Characterization of Rny1, the Saccharomyces cerevisiae member of the T2 RNase family of RNases: unexpected functions for ancient enzymes?

Abstract

The T(2) family of nonspecific endoribonucleases (EC ) is a widespread family of RNases found in every organism examined thus far. Most T(2) enzymes are secretory RNases and therefore are found extracellularly or in compartments of the endomembrane system that would minimize their contact with cellular RNA. Although the biological functions of various T(2) RNases have been postulated on the basis of enzyme location or gene expression patterns, the cellular roles of these enzymes are generally unknown. In the present work, we characterized Rny1, the only T(2) RNase in Saccharomyces cerevisiae. Rny1 was found to be an active, secreted RNase whose gene expression is controlled by heat shock and osmotic stress. Inactivation of RNY1 leads to unusually large cells that are temperature-sensitive for growth. These phenotypes can be complemented not only by RNY1 but also by both structurally related and unrelated secretory RNases. Additionally, the complementation depends on RNase activity. When coupled with a recent report on the effect of specific RNAs on membrane permeability [Khvorova, A., Kwak, Y-G., Tamkun, M., Majerfeld, I. & Yarus, M. (1999) Proc. Natl. Acad. Sci. USA 96, 10649-10654], our work suggests an unexpected role for Rny1 and possibly other secretory RNases. These enzymes may regulate membrane permeability or stability, a hypothesis that could present an alternative perspective for understanding their functions.

Figure 1

RNY1 characterization. (A) Predicted Rny1 amino acid sequence reveals the presence of the two conserved sequences characteristic of the RNase T₂ family of RNases (black boxes), four N-glycosylation sites (asterisk), a secretion signal (dotted line), and a C-terminal extension (gray box) containing two putative nuclear localization signals (diagonal bars). (B) RNY1 deletion strategy. Haploid yeast cells carrying a disrupted rny1 gene were produced by homologous recombination after introducing into WT cells a Hindlll–Dral fragment from plasmid p1711 that contains the selectable marker URA3 replacing part of the RNY1 ORF between the two Sful sites.

Figure 2

Rny1 is an active RNase and is glycosylated highly. (A) Secreted proteins recovered from the growth media (12 μg per lane) or intracellular proteins (40 μg per lane) were analyzed by using a gel-based RNase assay. Proteins were prepared from WT and rny1Δ cells and from WT and rny1Δ cells transformed with the plasmid p2023 that express the RNY1 gene constitutively.

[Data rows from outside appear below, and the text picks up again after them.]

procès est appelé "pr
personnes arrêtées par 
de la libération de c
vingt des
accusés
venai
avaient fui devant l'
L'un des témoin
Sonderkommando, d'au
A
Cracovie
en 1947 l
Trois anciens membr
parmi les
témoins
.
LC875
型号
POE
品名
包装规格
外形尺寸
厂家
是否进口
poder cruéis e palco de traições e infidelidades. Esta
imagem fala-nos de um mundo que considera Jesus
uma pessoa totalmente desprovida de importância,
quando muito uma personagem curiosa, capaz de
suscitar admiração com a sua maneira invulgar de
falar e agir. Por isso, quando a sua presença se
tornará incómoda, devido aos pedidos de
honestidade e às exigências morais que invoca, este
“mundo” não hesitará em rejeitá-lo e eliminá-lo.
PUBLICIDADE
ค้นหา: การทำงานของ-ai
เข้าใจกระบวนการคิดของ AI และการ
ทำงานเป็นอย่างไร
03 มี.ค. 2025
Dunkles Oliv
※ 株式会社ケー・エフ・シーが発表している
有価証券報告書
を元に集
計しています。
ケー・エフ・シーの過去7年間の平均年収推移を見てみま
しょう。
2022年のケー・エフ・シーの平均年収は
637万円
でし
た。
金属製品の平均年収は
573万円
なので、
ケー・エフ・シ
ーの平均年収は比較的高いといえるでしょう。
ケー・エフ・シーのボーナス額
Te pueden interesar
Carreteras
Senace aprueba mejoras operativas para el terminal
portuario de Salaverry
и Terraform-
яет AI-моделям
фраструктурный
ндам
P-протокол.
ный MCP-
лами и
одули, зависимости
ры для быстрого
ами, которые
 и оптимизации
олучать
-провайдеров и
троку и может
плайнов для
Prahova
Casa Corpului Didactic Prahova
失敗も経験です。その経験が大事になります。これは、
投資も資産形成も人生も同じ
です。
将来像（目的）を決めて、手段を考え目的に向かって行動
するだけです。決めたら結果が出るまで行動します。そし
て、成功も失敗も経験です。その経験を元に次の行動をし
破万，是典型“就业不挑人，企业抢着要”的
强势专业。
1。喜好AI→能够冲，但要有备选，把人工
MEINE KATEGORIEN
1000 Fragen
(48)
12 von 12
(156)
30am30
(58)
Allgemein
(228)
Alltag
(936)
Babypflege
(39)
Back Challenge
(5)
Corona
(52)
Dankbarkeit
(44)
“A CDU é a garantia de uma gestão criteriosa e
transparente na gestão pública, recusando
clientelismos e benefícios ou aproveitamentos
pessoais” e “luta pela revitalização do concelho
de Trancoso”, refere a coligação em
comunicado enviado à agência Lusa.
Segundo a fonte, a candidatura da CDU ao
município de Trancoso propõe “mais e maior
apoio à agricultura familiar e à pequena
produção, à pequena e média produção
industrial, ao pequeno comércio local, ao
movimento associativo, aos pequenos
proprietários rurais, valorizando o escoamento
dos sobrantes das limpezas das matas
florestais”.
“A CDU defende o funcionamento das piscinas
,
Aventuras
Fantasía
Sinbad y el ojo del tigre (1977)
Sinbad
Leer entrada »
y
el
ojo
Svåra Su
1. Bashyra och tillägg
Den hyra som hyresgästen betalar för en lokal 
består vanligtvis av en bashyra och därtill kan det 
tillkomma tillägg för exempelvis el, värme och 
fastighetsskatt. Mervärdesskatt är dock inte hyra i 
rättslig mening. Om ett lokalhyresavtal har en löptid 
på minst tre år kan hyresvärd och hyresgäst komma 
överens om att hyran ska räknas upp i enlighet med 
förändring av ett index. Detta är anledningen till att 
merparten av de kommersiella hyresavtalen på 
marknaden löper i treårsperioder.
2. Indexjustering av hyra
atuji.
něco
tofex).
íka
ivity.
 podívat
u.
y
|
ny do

The asterisk indicates the main intracellular activity (≈70 kDa). (B) Secreted proteins from an RNY1 overexpressing cell culture (10 μg) were incubated at 37°C for the indicated period of time with or without the addition of 4 units of PNGase F and then analyzed by using a gel-based RNase assay or by SDS/PAGE and Coomassie blue staining.

Figure 3

(A) The RNY1 promoter contains several putative stress-regulated elements. Arrows indicate the position of the different binding elements. HSF, heat shock factor; AP-1, yeast AP-1; ROX1, Rox1-binding site; STRE, stress response element. The numbers indicate the distance from the ATG codon (+1). (B) RNY1 expression is regulated by different stress conditions. WT cells were grown to early exponential phase at 25°C and diluted to an optical density at 600 nm of 0.1. Half the culture was incubated at 25°C, and the other half was shifted to 37°C or kept at 25°C but with the addition of NaCl to a final concentration of 0.3 M. Aliquots (2 ml) were harvested at the indicated time points and total RNA was analyzed with Northern blot by using RNY1 or ACT1 probes.

Figure 4

Phenotype of rny1Δ strain in the PSY316 background. (A) Cells (PSY316 background) were grown in YPD plates or YPD plus 50 g/liter NaCl plates at 25° or 37°C, as indicated. For complementation experiments, rny1Δ cells were transformed with plasmid containing RNY1, the A. thaliana RNS1 gene, the mammalian gene for pancreatic RNase A, or empty vector (pG1 or YEpWL). (B) WT or rny1Δ cells (PSY316 background) were grown to exponential phase in SD medium at 25°C. Cells were viewed by using differential interference contrast microscopy. v, vacuole. (Bar = 5 μm.) (C) rny1Δ cells were transformed with plasmid containing the mammalian gene for pancreatic RNase A (WT) or the RNase A mutant H119D(H119D) and grown in SD plates at 25° or 37°C, as indicated.